→ AIM OF THE TASK:
Copy every line of the entries below word for word, keeping the same order and line breaks.

┄┄┄┄┄┄┄┄┄┄┄┄┄┄┄┄┄┄┄┄

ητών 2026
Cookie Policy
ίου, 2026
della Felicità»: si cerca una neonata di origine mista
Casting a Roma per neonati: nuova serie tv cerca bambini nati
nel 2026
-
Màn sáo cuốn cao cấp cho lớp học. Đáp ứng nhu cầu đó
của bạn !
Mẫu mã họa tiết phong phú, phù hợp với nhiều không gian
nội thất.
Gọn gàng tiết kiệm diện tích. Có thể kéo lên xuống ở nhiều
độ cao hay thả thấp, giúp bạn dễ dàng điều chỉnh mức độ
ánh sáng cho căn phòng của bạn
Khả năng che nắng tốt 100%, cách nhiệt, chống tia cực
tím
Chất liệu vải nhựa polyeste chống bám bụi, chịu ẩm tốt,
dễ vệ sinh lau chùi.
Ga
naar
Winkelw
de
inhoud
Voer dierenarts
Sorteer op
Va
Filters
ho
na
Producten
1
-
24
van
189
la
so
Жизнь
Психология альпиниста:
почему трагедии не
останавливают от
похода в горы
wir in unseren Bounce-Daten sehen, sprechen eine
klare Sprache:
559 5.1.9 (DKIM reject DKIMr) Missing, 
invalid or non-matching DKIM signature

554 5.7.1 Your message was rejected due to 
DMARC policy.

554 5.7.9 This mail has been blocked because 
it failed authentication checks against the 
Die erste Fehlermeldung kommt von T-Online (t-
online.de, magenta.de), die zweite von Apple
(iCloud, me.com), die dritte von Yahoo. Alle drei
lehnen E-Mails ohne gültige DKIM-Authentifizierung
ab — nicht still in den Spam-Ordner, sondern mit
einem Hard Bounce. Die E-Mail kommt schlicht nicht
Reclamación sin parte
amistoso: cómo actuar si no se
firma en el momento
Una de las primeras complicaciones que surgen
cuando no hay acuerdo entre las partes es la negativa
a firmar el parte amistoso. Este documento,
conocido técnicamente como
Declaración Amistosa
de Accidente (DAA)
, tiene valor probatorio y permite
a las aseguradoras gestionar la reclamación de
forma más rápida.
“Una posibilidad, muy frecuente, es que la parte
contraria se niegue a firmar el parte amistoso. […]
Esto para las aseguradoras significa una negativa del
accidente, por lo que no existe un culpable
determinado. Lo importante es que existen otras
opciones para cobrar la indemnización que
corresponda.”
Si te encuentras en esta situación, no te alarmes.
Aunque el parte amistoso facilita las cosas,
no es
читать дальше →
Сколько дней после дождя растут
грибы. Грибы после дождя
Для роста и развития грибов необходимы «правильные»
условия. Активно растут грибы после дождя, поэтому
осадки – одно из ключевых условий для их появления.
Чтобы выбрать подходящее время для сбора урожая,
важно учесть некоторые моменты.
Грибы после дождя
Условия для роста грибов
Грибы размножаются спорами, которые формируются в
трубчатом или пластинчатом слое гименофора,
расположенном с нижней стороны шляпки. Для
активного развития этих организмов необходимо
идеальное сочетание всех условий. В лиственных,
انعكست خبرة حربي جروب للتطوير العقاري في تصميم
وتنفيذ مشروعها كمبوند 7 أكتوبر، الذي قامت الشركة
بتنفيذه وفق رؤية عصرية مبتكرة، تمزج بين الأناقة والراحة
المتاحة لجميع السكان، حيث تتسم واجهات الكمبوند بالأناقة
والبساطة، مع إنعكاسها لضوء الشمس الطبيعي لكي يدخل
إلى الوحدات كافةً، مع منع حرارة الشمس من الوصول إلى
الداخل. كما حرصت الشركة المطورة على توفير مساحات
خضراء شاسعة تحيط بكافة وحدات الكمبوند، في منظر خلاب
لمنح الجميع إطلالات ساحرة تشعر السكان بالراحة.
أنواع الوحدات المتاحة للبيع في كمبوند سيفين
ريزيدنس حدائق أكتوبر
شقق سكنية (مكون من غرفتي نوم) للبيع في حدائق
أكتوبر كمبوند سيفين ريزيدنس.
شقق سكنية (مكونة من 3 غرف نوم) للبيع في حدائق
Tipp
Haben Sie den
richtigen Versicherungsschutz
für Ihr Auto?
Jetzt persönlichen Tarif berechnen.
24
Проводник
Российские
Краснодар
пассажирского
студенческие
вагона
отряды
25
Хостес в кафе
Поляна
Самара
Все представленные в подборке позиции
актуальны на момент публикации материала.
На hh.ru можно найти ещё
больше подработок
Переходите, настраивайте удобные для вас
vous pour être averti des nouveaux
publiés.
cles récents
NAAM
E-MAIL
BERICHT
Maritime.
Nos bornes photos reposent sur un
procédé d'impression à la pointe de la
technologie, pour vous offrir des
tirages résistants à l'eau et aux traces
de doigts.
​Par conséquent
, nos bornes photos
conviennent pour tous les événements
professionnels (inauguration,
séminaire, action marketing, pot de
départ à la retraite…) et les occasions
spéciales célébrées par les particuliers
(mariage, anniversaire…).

┄┄┄┄┄┄┄┄┄┄┄┄┄┄┄┄┄┄┄┄

→ SOLUTION TO THE EXERCISE:
ητών 2026
Cookie Policy
ίου, 2026
della Felicità»: si cerca una neonata di origine mista
Casting a Roma per neonati: nuova serie tv cerca bambini nati
nel 2026
-
Màn sáo cuốn cao cấp cho lớp học. Đáp ứng nhu cầu đó
của bạn !
Mẫu mã họa tiết phong phú, phù hợp với nhiều không gian
nội thất.
Gọn gàng tiết kiệm diện tích. Có thể kéo lên xuống ở nhiều
độ cao hay thả thấp, giúp bạn dễ dàng điều chỉnh mức độ
ánh sáng cho căn phòng của bạn
Khả năng che nắng tốt 100%, cách nhiệt, chống tia cực
tím
Chất liệu vải nhựa polyeste chống bám bụi, chịu ẩm tốt,
dễ vệ sinh lau chùi.
Ga
naar
Winkelw
de
inhoud
Voer dierenarts
Sorteer op
Va
Filters
ho
na
Producten
1
-
24
van
189
la
so
Жизнь
Психология альпиниста:
почему трагедии не
останавливают от
похода в горы
wir in unseren Bounce-Daten sehen, sprechen eine
klare Sprache:
559 5.1.9 (DKIM reject DKIMr) Missing, 
invalid or non-matching DKIM signature

554 5.7.1 Your message was rejected due to 
DMARC policy.

554 5.7.9 This mail has been blocked because 
it failed authentication checks against the 
Die erste Fehlermeldung kommt von T-Online (t-
online.de, magenta.de), die zweite von Apple
(iCloud, me.com), die dritte von Yahoo. Alle drei
lehnen E-Mails ohne gültige DKIM-Authentifizierung
ab — nicht still in den Spam-Ordner, sondern mit
einem Hard Bounce. Die E-Mail kommt schlicht nicht
Reclamación sin parte
amistoso: cómo actuar si no se
firma en el momento
Una de las primeras complicaciones que surgen
cuando no hay acuerdo entre las partes es la negativa
a firmar el parte amistoso. Este documento,
conocido técnicamente como
Declaración Amistosa
de Accidente (DAA)
, tiene valor probatorio y permite
a las aseguradoras gestionar la reclamación de
forma más rápida.
“Una posibilidad, muy frecuente, es que la parte
contraria se niegue a firmar el parte amistoso. […]
Esto para las aseguradoras significa una negativa del
accidente, por lo que no existe un culpable
determinado. Lo importante es que existen otras
opciones para cobrar la indemnización que
corresponda.”
Si te encuentras en esta situación, no te alarmes.
Aunque el parte amistoso facilita las cosas,
no es
читать дальше →
Сколько дней после дождя растут
грибы. Грибы после дождя
Для роста и развития грибов необходимы «правильные»
условия. Активно растут грибы после дождя, поэтому
осадки – одно из ключевых условий для их появления.
Чтобы выбрать подходящее время для сбора урожая,
важно учесть некоторые моменты.
Грибы после дождя
Условия для роста грибов
Грибы размножаются спорами, которые формируются в
трубчатом или пластинчатом слое гименофора,
расположенном с нижней стороны шляпки. Для
активного развития этих организмов необходимо
идеальное сочетание всех условий. В лиственных,
انعكست خبرة حربي جروب للتطوير العقاري في تصميم
وتنفيذ مشروعها كمبوند 7 أكتوبر، الذي قامت الشركة
بتنفيذه وفق رؤية عصرية مبتكرة، تمزج بين الأناقة والراحة
المتاحة لجميع السكان، حيث تتسم واجهات الكمبوند بالأناقة
والبساطة، مع إنعكاسها لضوء الشمس الطبيعي لكي يدخل
إلى الوحدات كافةً، مع منع حرارة الشمس من الوصول إلى
الداخل. كما حرصت الشركة المطورة على توفير مساحات
خضراء شاسعة تحيط بكافة وحدات الكمبوند، في منظر خلاب
لمنح الجميع إطلالات ساحرة تشعر السكان بالراحة.
أنواع الوحدات المتاحة للبيع في كمبوند سيفين
ريزيدنس حدائق أكتوبر
شقق سكنية (مكون من غرفتي نوم) للبيع في حدائق
أكتوبر كمبوند سيفين ريزيدنس.
شقق سكنية (مكونة من 3 غرف نوم) للبيع في حدائق
Tipp
Haben Sie den
richtigen Versicherungsschutz
für Ihr Auto?
Jetzt persönlichen Tarif berechnen.
24
Проводник
Российские
Краснодар
пассажирского
студенческие
вагона
отряды
25
Хостес в кафе
Поляна
Самара
Все представленные в подборке позиции
актуальны на момент публикации материала.
На hh.ru можно найти ещё
больше подработок
Переходите, настраивайте удобные для вас
vous pour être averti des nouveaux
publiés.
cles récents
NAAM
E-MAIL
BERICHT
Maritime.
Nos bornes photos reposent sur un
procédé d'impression à la pointe de la
technologie, pour vous offrir des
tirages résistants à l'eau et aux traces
de doigts.
​Par conséquent
, nos bornes photos
conviennent pour tous les événements
professionnels (inauguration,
séminaire, action marketing, pot de
départ à la retraite…) et les occasions
spéciales célébrées par les particuliers
(mariage, anniversaire…).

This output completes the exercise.